Given information:
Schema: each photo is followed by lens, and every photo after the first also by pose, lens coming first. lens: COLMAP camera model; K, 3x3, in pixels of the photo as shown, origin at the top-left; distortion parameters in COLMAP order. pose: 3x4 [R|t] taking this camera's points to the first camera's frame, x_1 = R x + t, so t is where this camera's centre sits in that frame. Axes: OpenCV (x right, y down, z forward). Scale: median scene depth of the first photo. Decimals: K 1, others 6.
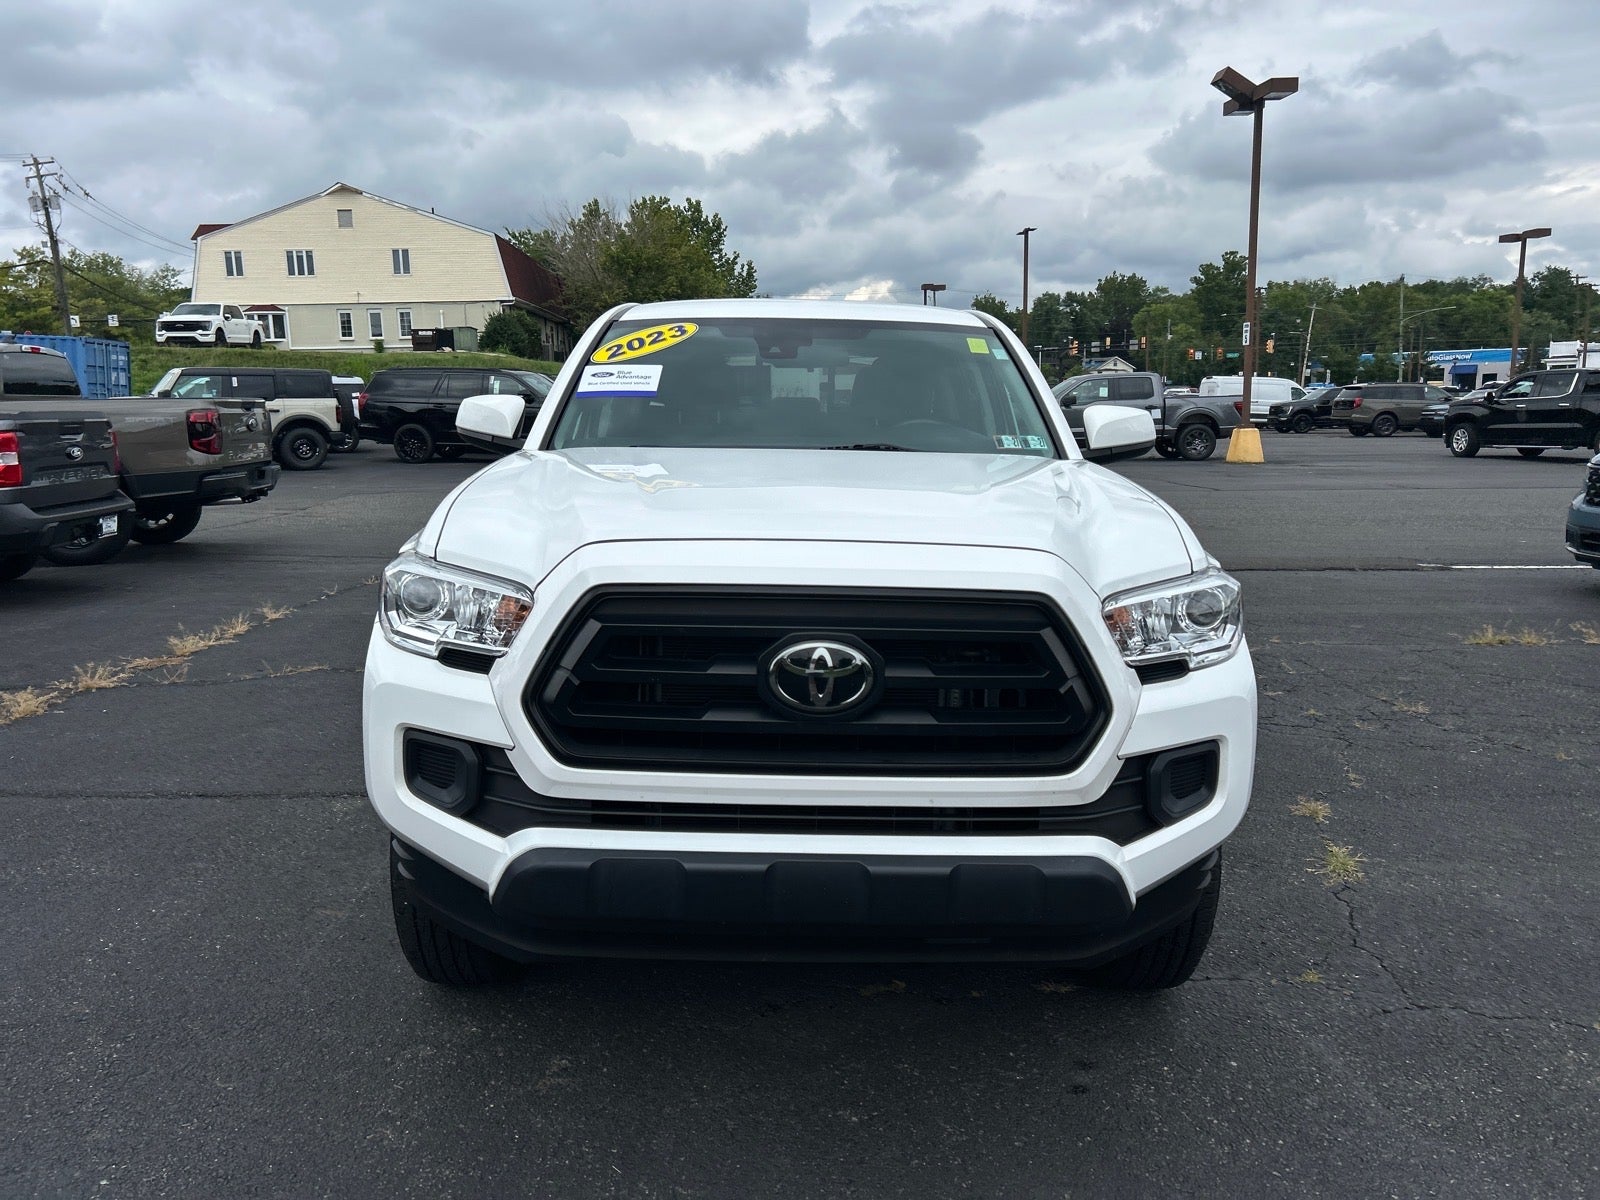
lens RADIAL K [[1207.2, 0, 808.5], [0, 1207.2, 589.3], [0, 0, 1]] dist [0.040780, -0.041647]
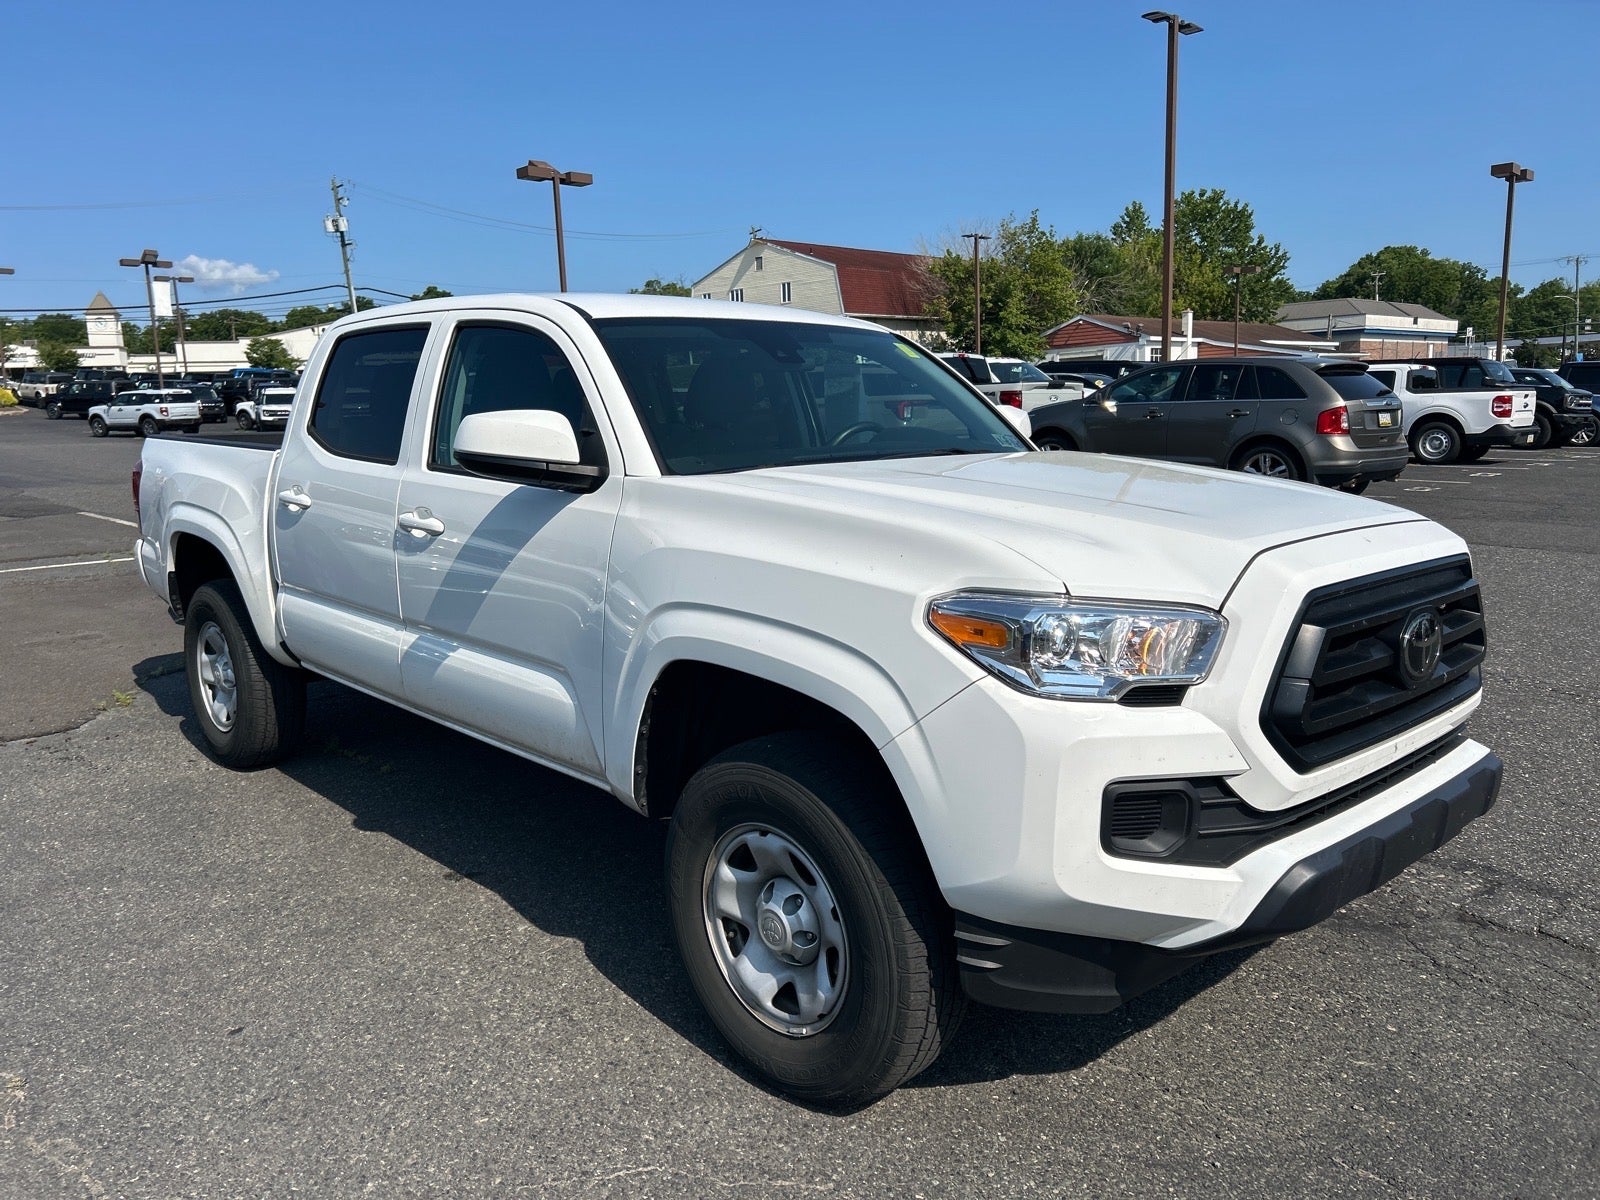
lens RADIAL K [[1207.2, 0, 811.7], [0, 1207.2, 612.0], [0, 0, 1]] dist [0.040780, -0.041647]
pose [[0.735135, -0.136623, 0.664012, -0.962188], [0.123043, 0.990103, 0.067496, -0.088844], [-0.666662, 0.032083, 0.744670, 0.428536]]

What this task involves:
Line by line, reproduce the material above exactly, leaving each picture out.

The answer:
Schema: each photo is followed by lens, and every photo after the first also by pose, lens coming first. lens: COLMAP camera model; K, 3x3, in pixels of the photo as shown, origin at the top-left; distortion parameters in COLMAP order. pose: 3x4 [R|t] taking this camera's points to the first camera's frame, x_1 = R x + t, so t is where this camera's centre sits in that frame. Axes: OpenCV (x right, y down, z forward). Scale: median scene depth of the first photo. Decimals: K 1, others 6.
lens RADIAL K [[1207.2, 0, 808.5], [0, 1207.2, 589.3], [0, 0, 1]] dist [0.040780, -0.041647]
lens RADIAL K [[1207.2, 0, 811.7], [0, 1207.2, 612.0], [0, 0, 1]] dist [0.040780, -0.041647]
pose [[0.735135, -0.136623, 0.664012, -0.962188], [0.123043, 0.990103, 0.067496, -0.088844], [-0.666662, 0.032083, 0.744670, 0.428536]]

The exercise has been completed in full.